** Your assignment **
An exact reproduction of all the entries below is required.

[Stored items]
━━━━━━
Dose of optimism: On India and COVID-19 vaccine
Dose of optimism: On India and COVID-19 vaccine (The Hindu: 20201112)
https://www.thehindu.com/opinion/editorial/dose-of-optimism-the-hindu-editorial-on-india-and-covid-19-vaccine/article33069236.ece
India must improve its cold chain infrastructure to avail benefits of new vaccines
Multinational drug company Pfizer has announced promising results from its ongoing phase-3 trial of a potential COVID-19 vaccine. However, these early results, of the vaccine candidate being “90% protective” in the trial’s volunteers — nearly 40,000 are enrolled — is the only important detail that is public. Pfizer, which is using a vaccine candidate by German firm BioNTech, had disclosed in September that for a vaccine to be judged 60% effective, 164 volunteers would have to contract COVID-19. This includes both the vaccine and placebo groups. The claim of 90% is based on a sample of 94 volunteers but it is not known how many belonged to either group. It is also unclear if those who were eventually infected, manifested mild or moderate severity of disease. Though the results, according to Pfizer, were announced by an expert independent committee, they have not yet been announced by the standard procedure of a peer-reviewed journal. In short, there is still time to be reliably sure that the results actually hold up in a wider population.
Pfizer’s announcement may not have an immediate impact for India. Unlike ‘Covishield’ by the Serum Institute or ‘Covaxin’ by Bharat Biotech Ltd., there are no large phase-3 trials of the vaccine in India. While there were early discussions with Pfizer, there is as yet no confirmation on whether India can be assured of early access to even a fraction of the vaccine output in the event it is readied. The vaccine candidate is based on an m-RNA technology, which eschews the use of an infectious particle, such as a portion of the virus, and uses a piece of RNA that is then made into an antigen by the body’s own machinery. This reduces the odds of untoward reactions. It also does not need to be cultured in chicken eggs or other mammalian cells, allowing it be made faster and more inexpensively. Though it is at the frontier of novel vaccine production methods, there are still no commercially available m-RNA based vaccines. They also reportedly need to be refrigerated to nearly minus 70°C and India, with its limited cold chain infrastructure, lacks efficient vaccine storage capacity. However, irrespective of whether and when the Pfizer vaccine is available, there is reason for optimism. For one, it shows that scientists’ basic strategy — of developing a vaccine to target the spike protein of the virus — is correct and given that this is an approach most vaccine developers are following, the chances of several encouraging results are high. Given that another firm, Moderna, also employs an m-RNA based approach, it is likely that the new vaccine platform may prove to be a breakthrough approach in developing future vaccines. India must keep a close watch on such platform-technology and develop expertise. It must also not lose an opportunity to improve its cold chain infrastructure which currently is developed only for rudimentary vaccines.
━━━━━━
** Task answer **
Dose of optimism: On India and COVID-19 vaccine
Dose of optimism: On India and COVID-19 vaccine (The Hindu: 20201112)
https://www.thehindu.com/opinion/editorial/dose-of-optimism-the-hindu-editorial-on-india-and-covid-19-vaccine/article33069236.ece
India must improve its cold chain infrastructure to avail benefits of new vaccines
Multinational drug company Pfizer has announced promising results from its ongoing phase-3 trial of a potential COVID-19 vaccine. However, these early results, of the vaccine candidate being “90% protective” in the trial’s volunteers — nearly 40,000 are enrolled — is the only important detail that is public. Pfizer, which is using a vaccine candidate by German firm BioNTech, had disclosed in September that for a vaccine to be judged 60% effective, 164 volunteers would have to contract COVID-19. This includes both the vaccine and placebo groups. The claim of 90% is based on a sample of 94 volunteers but it is not known how many belonged to either group. It is also unclear if those who were eventually infected, manifested mild or moderate severity of disease. Though the results, according to Pfizer, were announced by an expert independent committee, they have not yet been announced by the standard procedure of a peer-reviewed journal. In short, there is still time to be reliably sure that the results actually hold up in a wider population.
Pfizer’s announcement may not have an immediate impact for India. Unlike ‘Covishield’ by the Serum Institute or ‘Covaxin’ by Bharat Biotech Ltd., there are no large phase-3 trials of the vaccine in India. While there were early discussions with Pfizer, there is as yet no confirmation on whether India can be assured of early access to even a fraction of the vaccine output in the event it is readied. The vaccine candidate is based on an m-RNA technology, which eschews the use of an infectious particle, such as a portion of the virus, and uses a piece of RNA that is then made into an antigen by the body’s own machinery. This reduces the odds of untoward reactions. It also does not need to be cultured in chicken eggs or other mammalian cells, allowing it be made faster and more inexpensively. Though it is at the frontier of novel vaccine production methods, there are still no commercially available m-RNA based vaccines. They also reportedly need to be refrigerated to nearly minus 70°C and India, with its limited cold chain infrastructure, lacks efficient vaccine storage capacity. However, irrespective of whether and when the Pfizer vaccine is available, there is reason for optimism. For one, it shows that scientists’ basic strategy — of developing a vaccine to target the spike protein of the virus — is correct and given that this is an approach most vaccine developers are following, the chances of several encouraging results are high. Given that another firm, Moderna, also employs an m-RNA based approach, it is likely that the new vaccine platform may prove to be a breakthrough approach in developing future vaccines. India must keep a close watch on such platform-technology and develop expertise. It must also not lose an opportunity to improve its cold chain infrastructure which currently is developed only for rudimentary vaccines.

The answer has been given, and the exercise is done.